The function build_tree builds a complete binary tree, of depth
ceil(log2(n)). The function 'extract_tree' traverses the tree and
rebuilds a truncated branch. This requires as many steps as the length
of the rebuilt branch, which is at most ceil(log2(n)). To be more
precise, the complexity of 'extract_tree' is ceil(log2(size(tree))),
because extract_tree keeps the tree complete. The function shuffle1'
invokes 'extract_tree' (n-1) times. Thus the overall complexity is
O(n*logn).
** Performance test
To stress-test the implementation, we shuffle a sequence of one
million and one integers.
import System.Random -- for tests
-- Given a source of randomness g and an integer n>0, produce
-- a list of [r1,...rn] of numbers such that ri is an independent sample
-- from a uniform random distribution [0..n-i+1]

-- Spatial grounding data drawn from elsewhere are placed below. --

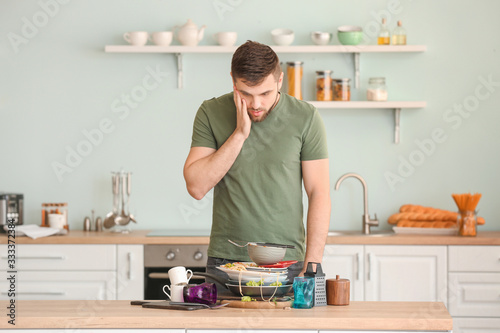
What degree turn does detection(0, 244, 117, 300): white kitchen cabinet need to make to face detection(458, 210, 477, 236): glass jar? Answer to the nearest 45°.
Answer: approximately 90° to its left

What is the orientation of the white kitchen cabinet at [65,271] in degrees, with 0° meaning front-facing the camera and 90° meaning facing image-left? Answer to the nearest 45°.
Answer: approximately 0°

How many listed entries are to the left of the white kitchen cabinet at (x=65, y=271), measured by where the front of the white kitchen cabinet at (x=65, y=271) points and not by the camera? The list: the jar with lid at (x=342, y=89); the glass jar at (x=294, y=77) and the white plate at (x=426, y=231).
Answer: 3

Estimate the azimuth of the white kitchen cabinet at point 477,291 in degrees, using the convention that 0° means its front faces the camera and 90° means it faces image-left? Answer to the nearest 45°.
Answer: approximately 0°

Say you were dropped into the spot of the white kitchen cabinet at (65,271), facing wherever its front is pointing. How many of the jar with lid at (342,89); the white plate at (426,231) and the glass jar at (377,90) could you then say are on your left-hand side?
3

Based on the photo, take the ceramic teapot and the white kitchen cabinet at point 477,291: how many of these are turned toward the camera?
1

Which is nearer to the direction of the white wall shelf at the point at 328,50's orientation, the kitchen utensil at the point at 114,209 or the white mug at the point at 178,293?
the white mug
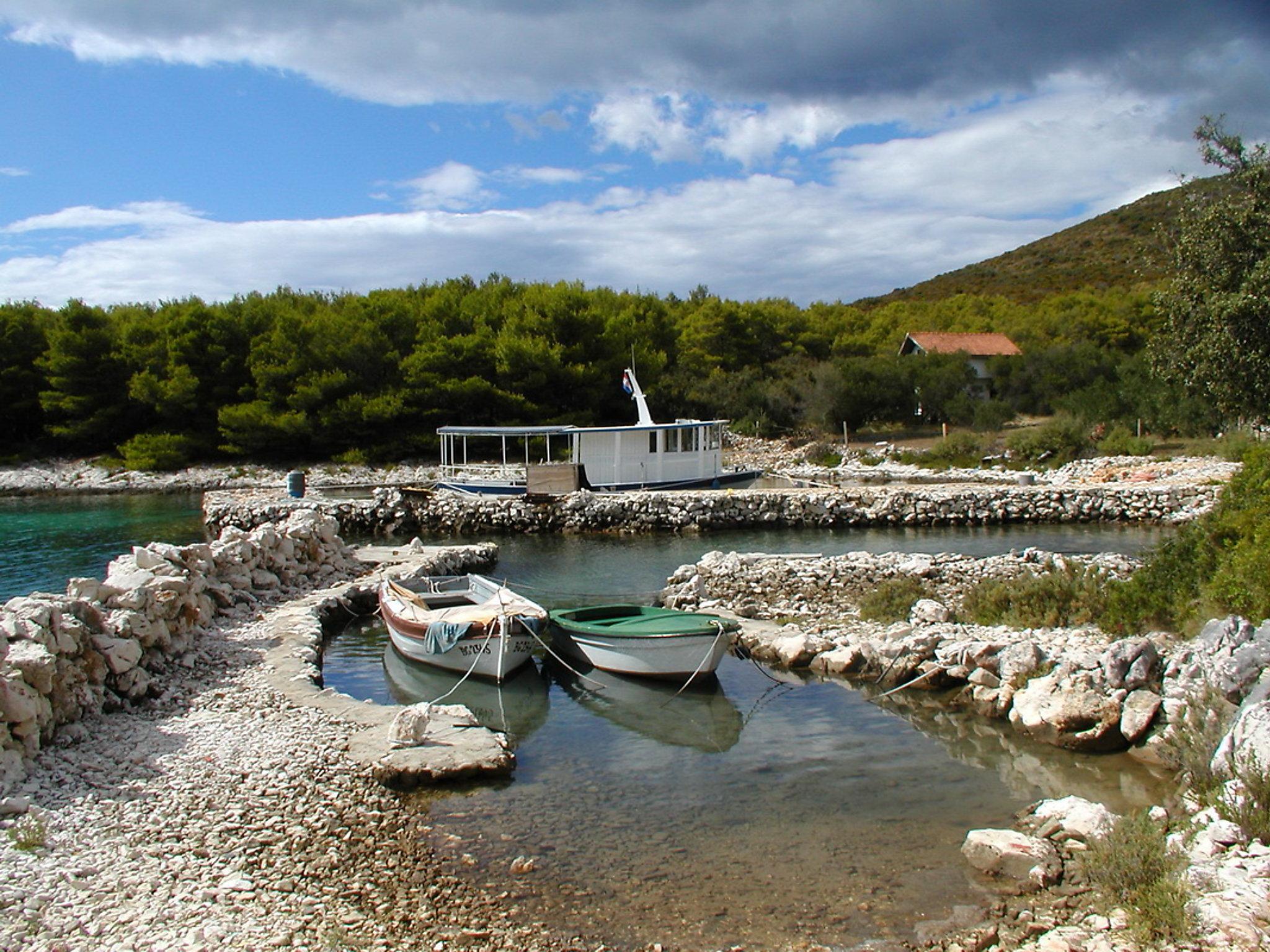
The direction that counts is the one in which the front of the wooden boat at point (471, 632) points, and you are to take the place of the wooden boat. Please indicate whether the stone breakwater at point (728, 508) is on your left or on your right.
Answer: on your left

make_rs :: RandomGen g => Int -> g -> ([Int],g)
make_rs n g = loop [] n g
where
loop acc 0 g = (reverse acc,g)
loop acc n g = let (r,g') = randomR (0,n) g
in loop (r:acc) (pred n) g'
{-
*Shuffle> make_rs 3 (mkStdGen 800)
([3,2,1],419851139 2103410263)
*Shuffle> make_rs 3 (mkStdGen 80000)
([0,1,0],1034518374 2103410263)
-}
main = let n = 1000000
in print $ length $ shuffle1 [1..n+1] (fst $ make_rs n (mkStdGen 17))
We compile the code as
ghc -O2 sh1.hs # GHC 6.8.3, Intel(R) Pentium(R) 4 CPU 2.00GHz
and run it as
/usr/bin/time ./a.out +RTS -tstderr
producing
1000001
<>
24.42 real 23.69 user 0.61 sys
Most of the running time (14 seconds) is spent collecting garbage;
the shuffling algorithm took only 9.30 seconds. There are many
opportunities for deforestation (e.g., using streams instead of
lists).
* A note on repeats in a sequence of random numbers
> > ...though you need to make sure that the randoms are all distinct,
> Linear congruential generators have that property. Since they are of
> the form x' <- (ax + b) mod m, you get a repeat only when the prng
> loops. So a long-period will generate numbers without repeats.

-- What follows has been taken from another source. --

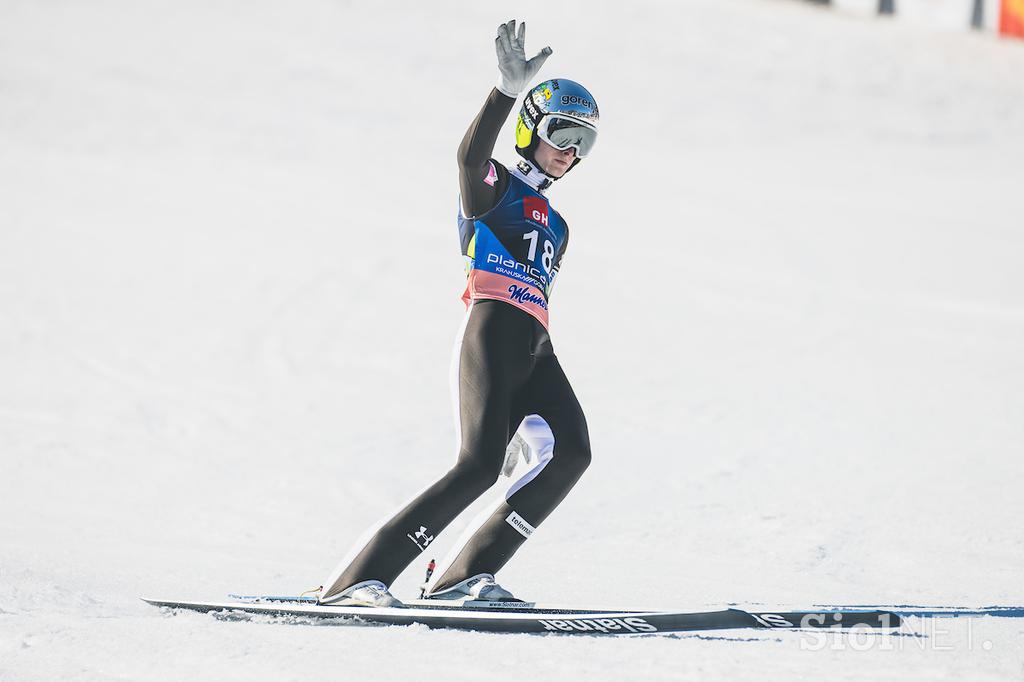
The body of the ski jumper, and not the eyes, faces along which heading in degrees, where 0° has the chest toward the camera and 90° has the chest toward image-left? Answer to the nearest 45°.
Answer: approximately 315°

I'm afraid this is not true. Indeed, a linear congruential generator
repeats _completely_ after a period: that is sample[i] ==
sample[i+period] for _all_ i. That does not mean that a particular
sample cannot repeat within a period. Suppose we have a sequence of
random numbers uniformly distributed within [0..M-1]. If the i-th
sample has the value of x, the (i+1)-th sample may be x as well. The
probability of this event is the same as the probability of the
(i+1)-th sample being x+1 or any other given number within
[0..M-1]. Each sample in a sequence is chosen independently. The
sample of random numbers may contain subsequences (0,0,0,0) -- which
are just as likely as (1,2,3,4) or (3,1,4,1) or any other given
sequence of four values. In fact, this is one of the PRNG tests --
making sure that all the tuples (r1,r2) or (r1,r2,r3) appear equally
likely. The infamous rand() generator fails the triples test -- and
the generator was much maligned in the G.Forsythe, M.Malcolm, C.Moler
book. BTW, given a sequence of random numbers, the probability that
two consecutive numbers in the sequence are the same is 1/M. If we're
to shuffle a sequence of 1600 elements, we are interested in random
numbers distributed within [0..1599]. We need to draw at least 1599
elements to shuffle the sequence, i.e, 1598 pairs of consecutive
drawings. Given that the probability of two consecutive samples being
the same is 1/1600, we should rather expect to see one such pair. To
be precise, the probability of occurrence of such a pair is, by
binomial distribution, 1598*(1/1600)*(1599/1600)^1597, or approx
0.368.
* A note on perfect shuffle of cards
Dave Bayer has kindly pointed out that in the context of card
shuffling, `perfect shuffle' refers to a deterministic process of
interlacing the two halves of the deck. For more detail on this and
other card shuffles, see
Dave Bayer, Persi Diaconis
Trailing the dovetail shuffle to its lair
Ann. Appl. Probab. 2 (1992), no. 2, 294-313